» DATA RECORDS:

Content starts

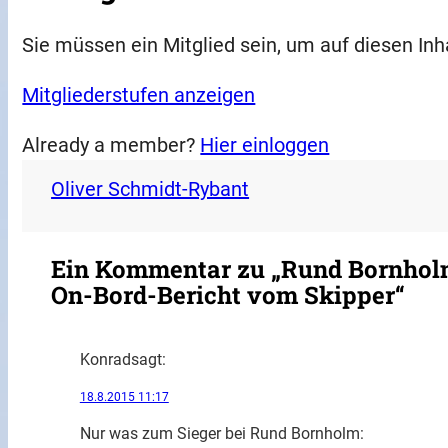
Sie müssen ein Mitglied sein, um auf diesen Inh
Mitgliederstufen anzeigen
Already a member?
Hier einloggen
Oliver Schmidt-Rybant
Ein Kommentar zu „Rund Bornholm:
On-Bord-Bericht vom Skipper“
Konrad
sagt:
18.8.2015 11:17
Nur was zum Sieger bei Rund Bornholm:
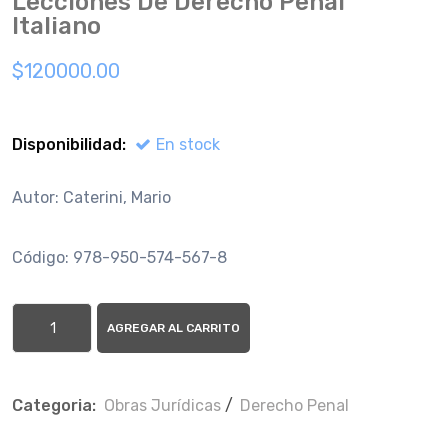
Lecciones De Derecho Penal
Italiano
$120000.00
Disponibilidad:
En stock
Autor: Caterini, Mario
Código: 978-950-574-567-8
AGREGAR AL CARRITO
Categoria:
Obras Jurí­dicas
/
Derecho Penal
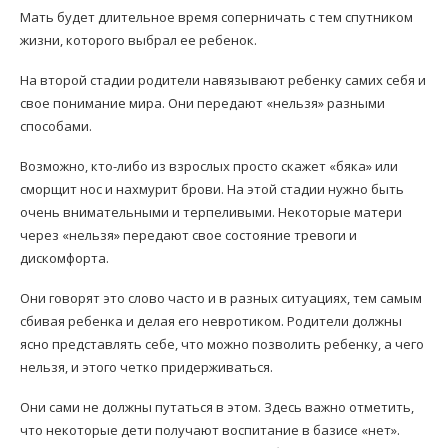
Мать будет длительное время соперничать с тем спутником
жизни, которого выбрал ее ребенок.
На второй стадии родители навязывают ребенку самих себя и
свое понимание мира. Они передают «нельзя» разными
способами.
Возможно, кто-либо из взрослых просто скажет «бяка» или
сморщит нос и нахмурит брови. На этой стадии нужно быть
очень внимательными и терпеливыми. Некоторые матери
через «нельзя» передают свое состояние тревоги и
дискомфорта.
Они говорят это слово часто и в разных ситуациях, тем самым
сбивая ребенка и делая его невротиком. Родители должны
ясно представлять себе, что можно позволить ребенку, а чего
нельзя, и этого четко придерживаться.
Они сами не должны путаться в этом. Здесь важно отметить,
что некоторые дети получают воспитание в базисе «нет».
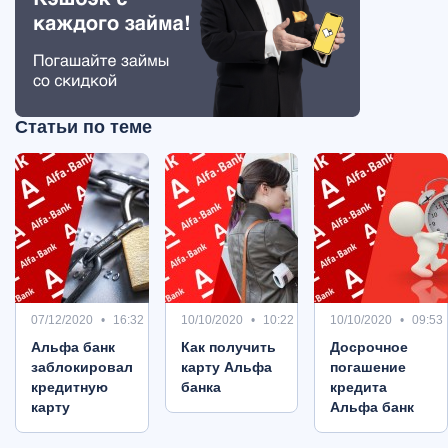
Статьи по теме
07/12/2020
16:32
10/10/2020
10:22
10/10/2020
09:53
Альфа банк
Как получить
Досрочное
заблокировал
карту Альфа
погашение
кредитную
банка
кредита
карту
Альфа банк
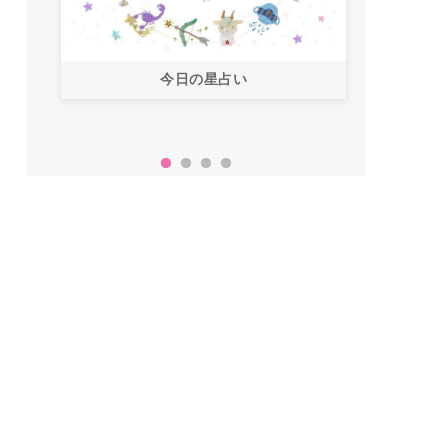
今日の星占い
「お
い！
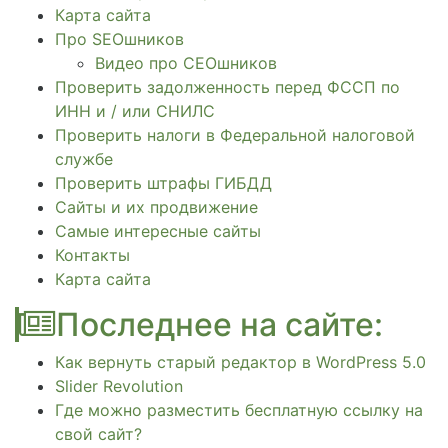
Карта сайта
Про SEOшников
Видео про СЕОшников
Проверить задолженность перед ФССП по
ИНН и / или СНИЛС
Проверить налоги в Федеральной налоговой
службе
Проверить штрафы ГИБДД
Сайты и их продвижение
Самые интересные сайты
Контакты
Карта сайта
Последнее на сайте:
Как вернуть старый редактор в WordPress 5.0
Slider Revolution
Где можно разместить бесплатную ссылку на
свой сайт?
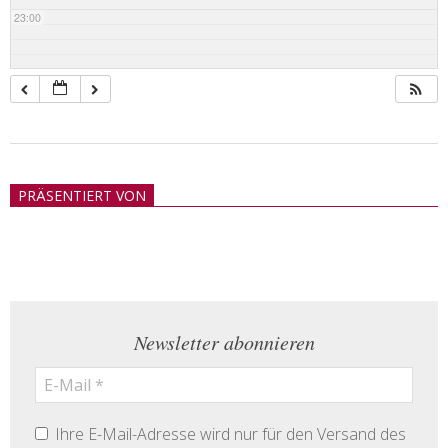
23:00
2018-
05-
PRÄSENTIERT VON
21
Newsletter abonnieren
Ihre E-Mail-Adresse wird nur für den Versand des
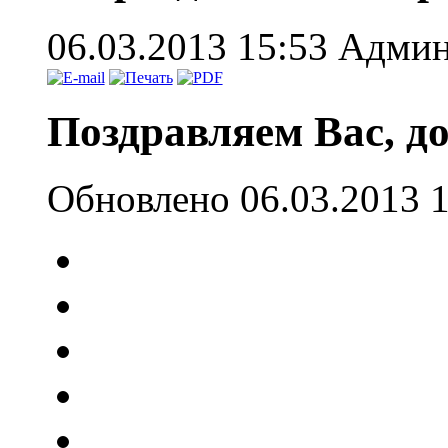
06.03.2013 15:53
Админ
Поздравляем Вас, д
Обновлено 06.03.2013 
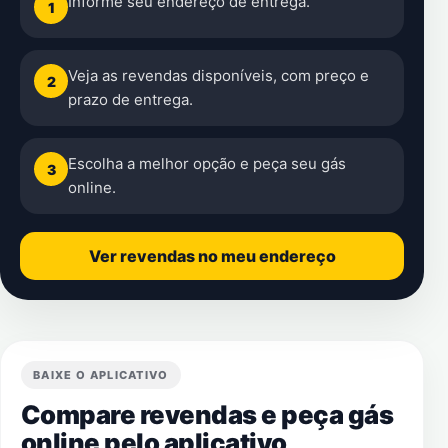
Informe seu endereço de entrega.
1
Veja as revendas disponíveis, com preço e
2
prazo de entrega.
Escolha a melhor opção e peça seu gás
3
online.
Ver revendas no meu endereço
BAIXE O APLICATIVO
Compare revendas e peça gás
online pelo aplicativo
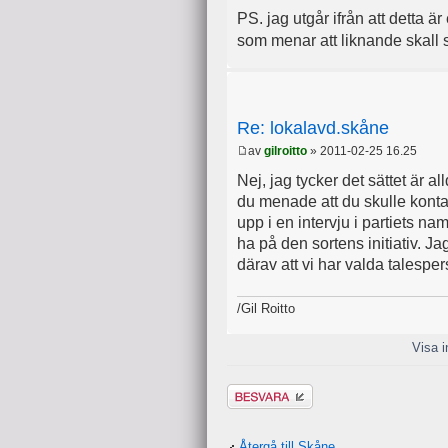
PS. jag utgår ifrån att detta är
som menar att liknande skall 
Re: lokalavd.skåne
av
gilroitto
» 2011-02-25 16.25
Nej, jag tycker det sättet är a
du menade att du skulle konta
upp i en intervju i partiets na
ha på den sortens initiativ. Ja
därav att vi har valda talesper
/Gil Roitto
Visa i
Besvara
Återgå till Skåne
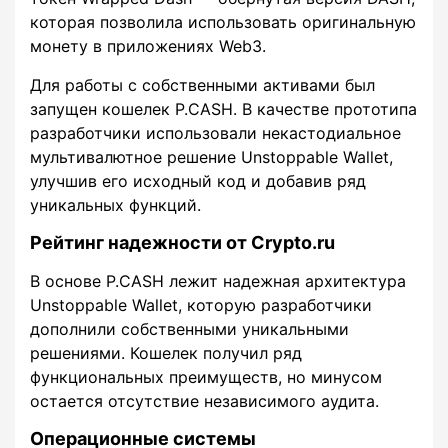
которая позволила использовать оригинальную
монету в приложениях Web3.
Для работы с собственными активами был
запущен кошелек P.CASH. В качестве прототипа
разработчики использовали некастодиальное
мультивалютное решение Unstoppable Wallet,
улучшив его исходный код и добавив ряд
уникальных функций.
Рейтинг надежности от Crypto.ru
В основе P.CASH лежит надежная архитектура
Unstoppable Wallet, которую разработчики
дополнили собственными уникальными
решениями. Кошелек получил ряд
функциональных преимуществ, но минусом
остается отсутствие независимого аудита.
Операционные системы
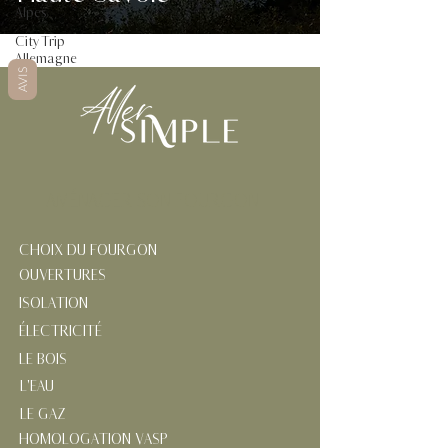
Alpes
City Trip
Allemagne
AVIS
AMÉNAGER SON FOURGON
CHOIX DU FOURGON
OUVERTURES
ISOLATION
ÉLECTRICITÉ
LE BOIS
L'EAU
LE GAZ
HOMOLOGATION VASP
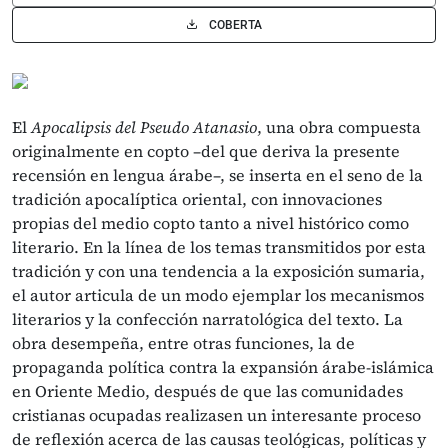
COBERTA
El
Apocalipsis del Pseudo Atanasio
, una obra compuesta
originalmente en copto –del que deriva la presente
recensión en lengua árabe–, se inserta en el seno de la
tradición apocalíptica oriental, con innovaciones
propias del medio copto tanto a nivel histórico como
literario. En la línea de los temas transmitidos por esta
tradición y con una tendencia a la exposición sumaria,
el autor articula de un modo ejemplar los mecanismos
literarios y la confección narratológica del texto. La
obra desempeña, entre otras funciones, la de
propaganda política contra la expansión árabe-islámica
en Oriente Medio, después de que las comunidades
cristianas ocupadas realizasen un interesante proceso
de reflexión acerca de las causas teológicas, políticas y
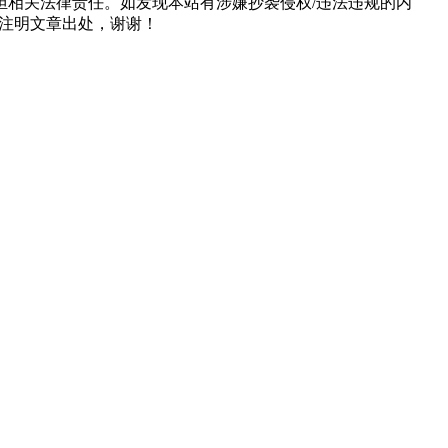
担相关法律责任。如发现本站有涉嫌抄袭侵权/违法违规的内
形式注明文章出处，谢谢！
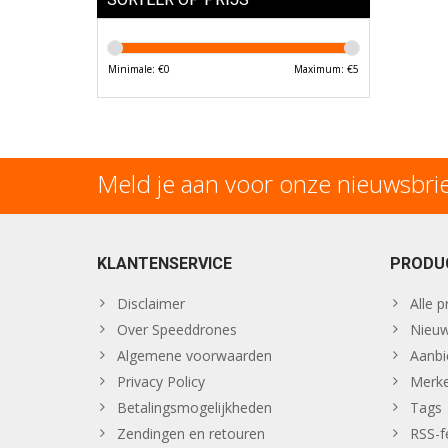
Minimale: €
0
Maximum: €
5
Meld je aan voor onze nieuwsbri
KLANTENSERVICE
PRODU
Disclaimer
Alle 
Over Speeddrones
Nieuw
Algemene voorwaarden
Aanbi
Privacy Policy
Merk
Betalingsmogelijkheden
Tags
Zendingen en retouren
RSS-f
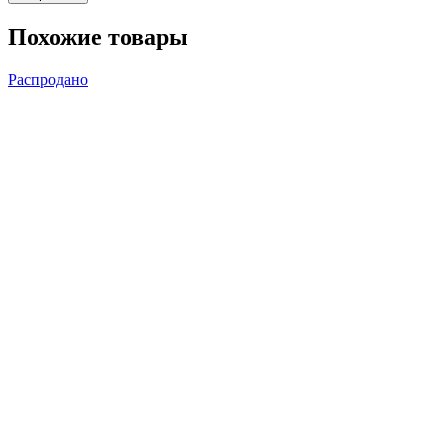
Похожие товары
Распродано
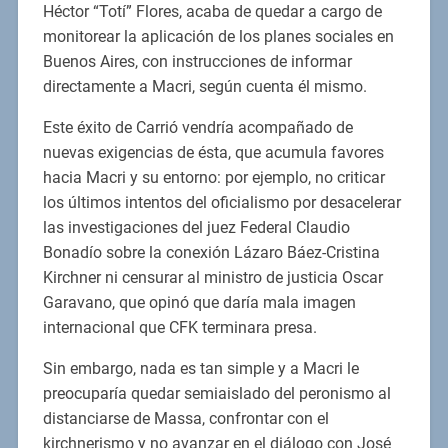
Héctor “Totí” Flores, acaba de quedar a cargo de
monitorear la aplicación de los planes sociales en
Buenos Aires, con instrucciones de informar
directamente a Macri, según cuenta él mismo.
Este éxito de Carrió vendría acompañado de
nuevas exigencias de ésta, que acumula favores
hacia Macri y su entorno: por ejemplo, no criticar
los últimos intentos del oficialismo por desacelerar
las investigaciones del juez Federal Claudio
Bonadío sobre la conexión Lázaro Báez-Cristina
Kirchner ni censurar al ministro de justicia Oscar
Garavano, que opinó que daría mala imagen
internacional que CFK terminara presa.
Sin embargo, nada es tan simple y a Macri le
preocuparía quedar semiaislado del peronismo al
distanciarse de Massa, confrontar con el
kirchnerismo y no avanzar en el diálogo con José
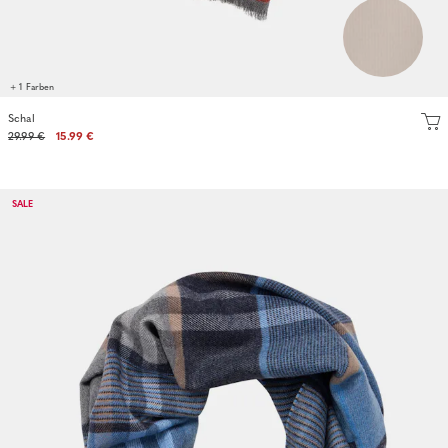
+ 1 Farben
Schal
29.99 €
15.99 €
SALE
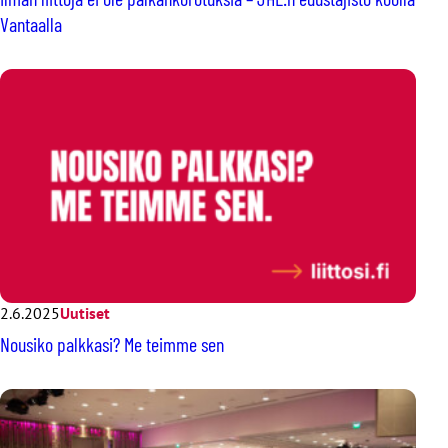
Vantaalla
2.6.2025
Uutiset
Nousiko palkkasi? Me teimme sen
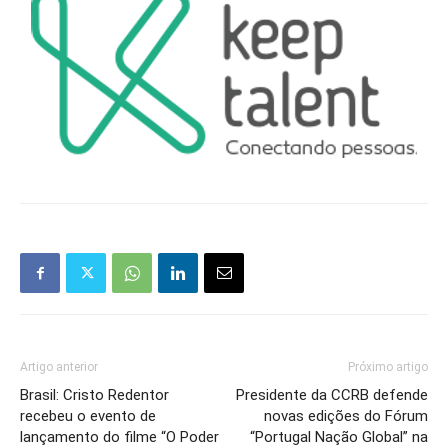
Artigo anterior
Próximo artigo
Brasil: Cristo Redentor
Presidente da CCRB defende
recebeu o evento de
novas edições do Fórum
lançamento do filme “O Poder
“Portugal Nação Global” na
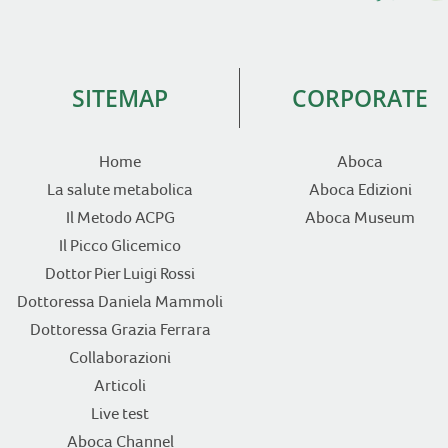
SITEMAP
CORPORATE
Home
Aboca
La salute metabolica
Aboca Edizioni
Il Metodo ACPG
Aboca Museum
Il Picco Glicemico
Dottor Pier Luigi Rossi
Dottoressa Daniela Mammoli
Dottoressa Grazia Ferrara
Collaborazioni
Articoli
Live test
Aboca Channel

Content ends

» WORK TASK:
Give the text read from the items above as a Markdown table with the columns "No." and "Text," starting at the beginning of the items and ending at the line that contains "Nur was zum", both ends included. Number each row, leave out blank lines, and omit the pictures.

» WRITTEN RESPONSE:
| No. | Text |
|---|---|
| 1 | Sie müssen ein Mitglied sein, um auf diesen Inh |
| 2 | Mitgliederstufen anzeigen |
| 3 | Already a member? |
| 4 | Hier einloggen |
| 5 | Oliver Schmidt-Rybant |
| 6 | Ein Kommentar zu „Rund Bornholm: |
| 7 | On-Bord-Bericht vom Skipper“ |
| 8 | Konrad |
| 9 | sagt: |
| 10 | 18.8.2015 11:17 |
| 11 | Nur was zum Sieger bei Rund Bornholm: |